Did you consider using hintName.EndsWith(...) here? Using GetExtension means that operations like Contains end up being allocating. #Resolved
|
I don't understand why the tests keep passing Encoding.UTF8 to |
|
Becuase the PDB code checks that a SourceText with a file path must have an encoding, or they'll fail at emit. We've talked about making it a default, but not done yet. In reply to: 639759958 [](ancestors = 639759958) |
|
Got it, so the purpose is to write out the source text as UTF-8 when embedding into the PDB? Is there a place where we validate that every incoming source text has an encoding? I couldn't easily find it in this PR. |
|
The actual check happens here in Compilation http://sourceroslyn.io/#Microsoft.CodeAnalysis/Compilation/Compilation.cs,2076 We have another issue about making this better, but it's not actually directly related to the embedded requirement. We're thinking we'll just make SourceText.From use UTF8 by default if it's not specified.
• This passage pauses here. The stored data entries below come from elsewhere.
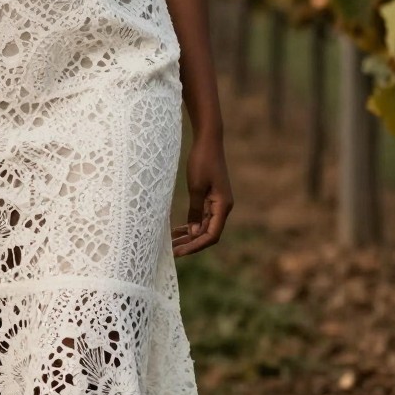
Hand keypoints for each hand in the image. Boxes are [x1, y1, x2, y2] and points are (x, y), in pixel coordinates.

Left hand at [172, 135, 232, 257]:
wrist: (208, 141)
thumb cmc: (202, 161)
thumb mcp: (196, 187)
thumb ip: (195, 210)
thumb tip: (193, 232)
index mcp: (223, 206)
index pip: (211, 235)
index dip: (195, 246)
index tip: (179, 253)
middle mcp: (223, 207)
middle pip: (207, 234)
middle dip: (190, 244)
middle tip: (170, 253)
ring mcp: (217, 203)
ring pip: (203, 227)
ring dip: (188, 236)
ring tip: (171, 245)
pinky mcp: (211, 198)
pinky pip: (201, 217)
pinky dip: (190, 225)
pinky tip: (177, 231)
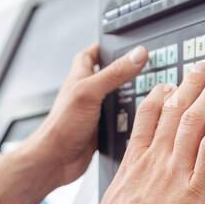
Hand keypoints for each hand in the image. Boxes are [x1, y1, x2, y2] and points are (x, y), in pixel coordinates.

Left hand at [23, 43, 148, 186]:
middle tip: (144, 67)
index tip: (121, 43)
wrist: (55, 160)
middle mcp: (86, 93)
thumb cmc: (62, 126)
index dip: (104, 47)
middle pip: (108, 76)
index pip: (91, 54)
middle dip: (125, 72)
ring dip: (130, 97)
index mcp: (80, 78)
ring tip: (149, 92)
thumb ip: (115, 73)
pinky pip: (118, 121)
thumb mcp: (90, 92)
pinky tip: (140, 120)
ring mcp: (93, 113)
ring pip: (116, 100)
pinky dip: (129, 120)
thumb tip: (138, 54)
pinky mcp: (99, 131)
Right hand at [82, 61, 204, 203]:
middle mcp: (154, 162)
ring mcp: (175, 172)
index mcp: (132, 168)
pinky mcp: (198, 188)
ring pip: (196, 119)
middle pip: (174, 110)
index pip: (146, 121)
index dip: (159, 99)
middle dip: (190, 85)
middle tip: (202, 69)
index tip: (168, 85)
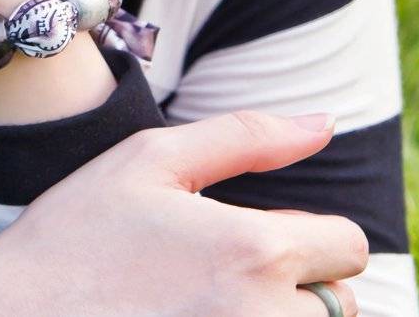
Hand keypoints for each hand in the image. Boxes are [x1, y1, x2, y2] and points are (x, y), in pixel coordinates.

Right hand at [0, 111, 367, 316]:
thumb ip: (246, 136)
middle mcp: (262, 316)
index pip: (346, 246)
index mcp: (253, 250)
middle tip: (221, 280)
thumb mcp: (147, 161)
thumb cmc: (73, 236)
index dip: (305, 236)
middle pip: (338, 305)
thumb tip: (325, 122)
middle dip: (296, 288)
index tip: (250, 241)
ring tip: (209, 307)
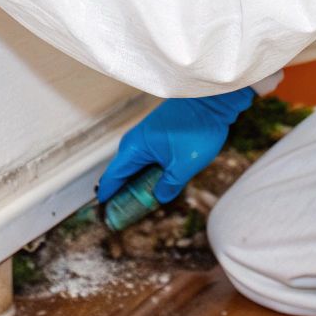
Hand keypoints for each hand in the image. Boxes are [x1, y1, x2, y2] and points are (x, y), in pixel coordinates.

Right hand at [96, 87, 255, 204]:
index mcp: (135, 149)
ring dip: (134, 183)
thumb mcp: (184, 166)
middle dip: (121, 193)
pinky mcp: (155, 135)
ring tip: (138, 203)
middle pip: (121, 173)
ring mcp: (144, 137)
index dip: (107, 195)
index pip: (113, 177)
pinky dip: (144, 173)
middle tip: (122, 214)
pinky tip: (153, 184)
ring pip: (133, 165)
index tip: (104, 212)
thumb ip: (169, 185)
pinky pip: (143, 159)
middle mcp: (134, 142)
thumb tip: (159, 198)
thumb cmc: (197, 129)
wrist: (211, 102)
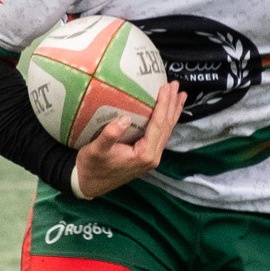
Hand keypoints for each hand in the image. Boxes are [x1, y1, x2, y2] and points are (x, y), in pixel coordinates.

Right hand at [74, 82, 184, 198]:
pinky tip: (167, 113)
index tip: (166, 88)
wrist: (89, 184)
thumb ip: (110, 135)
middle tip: (176, 86)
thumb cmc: (91, 167)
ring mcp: (150, 158)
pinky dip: (166, 121)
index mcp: (144, 154)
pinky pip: (161, 135)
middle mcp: (152, 157)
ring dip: (172, 112)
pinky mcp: (146, 156)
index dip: (164, 105)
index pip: (159, 125)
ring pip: (166, 131)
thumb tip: (125, 118)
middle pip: (167, 127)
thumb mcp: (96, 150)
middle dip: (172, 105)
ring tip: (180, 96)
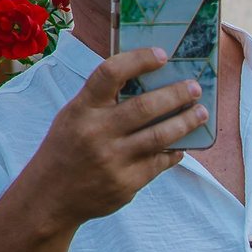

In reply to: 639827040 [](ancestors = 639827040) |
That's fine. But what we should avoid is only giving a diagnostic when the sources are embedded as we don't want generators to function when embedding is turned off, then start to break when it's suddenly turned on. |
Nah, it was doing it before anyway, so no change there. Thanks for the review! |
Embed generated source texts in the portable PDB. Allows stepping in etc. in the IDE as well as a dump debugging after compilation.
Also some minor code cleanup that I noticed as I was implementing.